Frequently, IAQ problems in large commercial buildings cannot be effectively identified or remedied without a comprehensive building investigation. Diagnosing symptoms that relate to IAQ can be difficult, time consuming, and expensive. If a professional company is hired to conduct an investigation of a commercial building, the building's owner should select a company on the basis of its experience in identifying and solving IAQ problems in nonindustrial buildings, as the methodology and standards are different for industrial settings.

These investigations may start with written questionnaires and telephone consultations in which building investigators assess the history of occupant symptoms and building operation procedures. In some cases, these inquiries may quickly uncover the problem and on-site visits are unnecessary. More often, investigators will need to come to the building to conduct personal interviews with occupants, to look for possible sources of problems, and to inspect the design and operation of the ventilation system and other building features. Taking measurements of pollutants at the very low levels often found in office buildings is expensive and may not yield information readily useful in identifying problem sources. The process of solving IAQ problems that result in health and comfort complaints can be a slow one, involving several trial solutions before successful remedial actions are identified.

Unusual odors, too hot an indoor environment, improper lighting, noise, vibration, overcrowding, ergonomie stressors, and job-related psychosocial problems can all produce symptoms that are similar to those associated with poor air quality, but IAQ may not be the culprit. Because of the complexity of IAQ problems and building dynamics, as well as the potential for serious human health effects, building owners or managers who suspect IAQ problems should seek the help of competent, qualified IAQ specialists to investigate, diagnose, and mitigate problems.

In order to improve IAQ and prevent contamination by pollutants, the building's architect, engineers, and interior designer must work together. The interior designer can specify appropriate materials, products, and equipment. You should evaluate the amount and toxicity of emissions given off during installation or use, especially where surfaces of possibly polluting materials are exposed to the air and to people. Review maintenance requirements for cleaning processes, stain resistant treatments, and waxing that emit pollutants. When the construction is complete, the interior designer should provide the building's management, users, and owners with appropriate information about maintenance requirements.
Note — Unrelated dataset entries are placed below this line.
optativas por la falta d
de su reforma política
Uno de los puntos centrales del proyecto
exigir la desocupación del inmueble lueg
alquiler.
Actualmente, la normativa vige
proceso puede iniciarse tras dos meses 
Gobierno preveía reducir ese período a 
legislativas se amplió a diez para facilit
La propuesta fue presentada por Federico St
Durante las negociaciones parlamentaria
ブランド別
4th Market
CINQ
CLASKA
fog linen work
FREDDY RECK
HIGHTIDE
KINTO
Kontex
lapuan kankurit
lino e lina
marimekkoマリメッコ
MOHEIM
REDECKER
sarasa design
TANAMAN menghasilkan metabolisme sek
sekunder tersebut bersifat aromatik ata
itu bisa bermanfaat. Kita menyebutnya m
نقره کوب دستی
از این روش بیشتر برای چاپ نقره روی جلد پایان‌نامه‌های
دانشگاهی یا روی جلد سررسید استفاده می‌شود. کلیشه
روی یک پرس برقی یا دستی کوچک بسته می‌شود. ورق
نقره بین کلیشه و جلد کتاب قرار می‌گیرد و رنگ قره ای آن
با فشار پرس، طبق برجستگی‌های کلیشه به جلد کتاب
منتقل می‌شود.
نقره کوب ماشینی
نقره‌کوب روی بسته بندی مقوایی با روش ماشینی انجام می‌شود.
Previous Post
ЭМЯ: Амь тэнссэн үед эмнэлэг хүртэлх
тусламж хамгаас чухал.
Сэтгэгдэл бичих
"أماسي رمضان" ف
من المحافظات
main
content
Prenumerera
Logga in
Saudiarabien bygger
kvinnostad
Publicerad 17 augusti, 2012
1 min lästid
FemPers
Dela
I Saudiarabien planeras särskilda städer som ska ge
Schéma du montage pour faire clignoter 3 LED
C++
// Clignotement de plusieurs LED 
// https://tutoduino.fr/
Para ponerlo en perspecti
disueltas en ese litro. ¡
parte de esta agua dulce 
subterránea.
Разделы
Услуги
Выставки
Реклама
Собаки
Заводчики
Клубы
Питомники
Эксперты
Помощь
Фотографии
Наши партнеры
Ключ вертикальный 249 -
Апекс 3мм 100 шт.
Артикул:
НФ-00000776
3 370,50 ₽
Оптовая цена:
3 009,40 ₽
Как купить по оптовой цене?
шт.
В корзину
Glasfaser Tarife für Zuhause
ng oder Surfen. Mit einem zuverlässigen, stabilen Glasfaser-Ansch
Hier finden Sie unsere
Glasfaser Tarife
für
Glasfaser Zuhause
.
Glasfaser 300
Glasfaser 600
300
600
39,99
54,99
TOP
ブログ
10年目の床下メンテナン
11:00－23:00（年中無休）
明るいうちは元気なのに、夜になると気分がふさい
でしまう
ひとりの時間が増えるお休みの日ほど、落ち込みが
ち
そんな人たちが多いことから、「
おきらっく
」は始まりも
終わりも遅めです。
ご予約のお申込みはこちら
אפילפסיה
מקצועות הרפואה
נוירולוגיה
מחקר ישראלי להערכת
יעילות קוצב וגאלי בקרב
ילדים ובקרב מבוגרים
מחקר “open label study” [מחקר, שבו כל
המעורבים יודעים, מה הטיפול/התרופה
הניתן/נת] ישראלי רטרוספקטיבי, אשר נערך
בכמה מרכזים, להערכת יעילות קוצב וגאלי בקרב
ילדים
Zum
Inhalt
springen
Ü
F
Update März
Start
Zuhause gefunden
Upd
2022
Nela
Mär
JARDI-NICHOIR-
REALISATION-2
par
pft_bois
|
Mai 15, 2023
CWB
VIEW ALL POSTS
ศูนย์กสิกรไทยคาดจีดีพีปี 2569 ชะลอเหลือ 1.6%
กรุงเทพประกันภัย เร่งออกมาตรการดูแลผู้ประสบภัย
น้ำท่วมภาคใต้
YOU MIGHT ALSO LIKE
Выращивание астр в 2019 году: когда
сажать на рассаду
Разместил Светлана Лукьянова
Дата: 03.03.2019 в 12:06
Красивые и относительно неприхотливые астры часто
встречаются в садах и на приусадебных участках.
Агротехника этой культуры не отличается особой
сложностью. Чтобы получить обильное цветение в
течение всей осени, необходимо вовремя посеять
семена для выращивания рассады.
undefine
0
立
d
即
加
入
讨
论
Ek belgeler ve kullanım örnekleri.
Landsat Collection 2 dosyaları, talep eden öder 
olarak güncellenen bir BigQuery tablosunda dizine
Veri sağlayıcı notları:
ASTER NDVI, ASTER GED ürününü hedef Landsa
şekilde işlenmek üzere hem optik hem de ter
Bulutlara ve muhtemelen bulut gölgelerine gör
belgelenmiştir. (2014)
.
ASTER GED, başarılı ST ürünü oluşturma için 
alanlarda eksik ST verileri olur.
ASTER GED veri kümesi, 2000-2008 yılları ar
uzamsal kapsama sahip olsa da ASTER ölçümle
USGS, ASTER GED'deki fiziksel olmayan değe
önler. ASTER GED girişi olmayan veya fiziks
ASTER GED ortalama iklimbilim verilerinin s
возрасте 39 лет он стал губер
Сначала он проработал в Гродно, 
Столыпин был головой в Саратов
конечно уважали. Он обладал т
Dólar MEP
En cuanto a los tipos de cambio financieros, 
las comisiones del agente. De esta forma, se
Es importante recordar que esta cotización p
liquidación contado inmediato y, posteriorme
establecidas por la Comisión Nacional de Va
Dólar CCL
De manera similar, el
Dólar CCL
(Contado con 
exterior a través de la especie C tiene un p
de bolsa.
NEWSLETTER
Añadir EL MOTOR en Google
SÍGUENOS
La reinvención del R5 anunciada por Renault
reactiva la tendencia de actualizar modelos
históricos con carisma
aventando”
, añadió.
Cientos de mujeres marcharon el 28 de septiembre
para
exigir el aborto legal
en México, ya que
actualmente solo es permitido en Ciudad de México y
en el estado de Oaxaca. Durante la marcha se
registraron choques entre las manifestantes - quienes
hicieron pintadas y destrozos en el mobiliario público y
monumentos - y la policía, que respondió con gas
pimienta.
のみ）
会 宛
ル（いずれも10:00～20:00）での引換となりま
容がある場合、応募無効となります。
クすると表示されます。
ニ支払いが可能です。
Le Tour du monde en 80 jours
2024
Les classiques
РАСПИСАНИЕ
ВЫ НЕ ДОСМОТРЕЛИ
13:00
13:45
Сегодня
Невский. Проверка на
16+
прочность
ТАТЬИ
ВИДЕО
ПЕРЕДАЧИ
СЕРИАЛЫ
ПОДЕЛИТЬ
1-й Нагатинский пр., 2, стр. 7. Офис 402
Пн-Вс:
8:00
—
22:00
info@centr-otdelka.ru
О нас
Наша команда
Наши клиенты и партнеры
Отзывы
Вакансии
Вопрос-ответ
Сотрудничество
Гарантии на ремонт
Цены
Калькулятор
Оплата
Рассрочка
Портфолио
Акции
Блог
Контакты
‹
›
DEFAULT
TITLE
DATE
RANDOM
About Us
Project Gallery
Many of the problems people have with reactions to building contaminants begin with new or renovation construction. Renovations in occupied buildings are especially likely to introduce pollutants into the building's interior. Construction can be compartmentalized using partitions and doors with closers, and connecting plenums can be blocked. The work area must be securely isolated from other occupied spaces, and supplied with extra ventilation via window- or door-mounted fans. Keeping the construction area under negative pressure prevents contaminants from spreading throughout the building. Plugging up air-conditioning returns so that contamination from a construction area can't spread throughout the building also helps. If appropriate, construction workers should use organic vapor respirators with charcoal filters. Emphasize that complying with IAQ requirements also protects construction workers.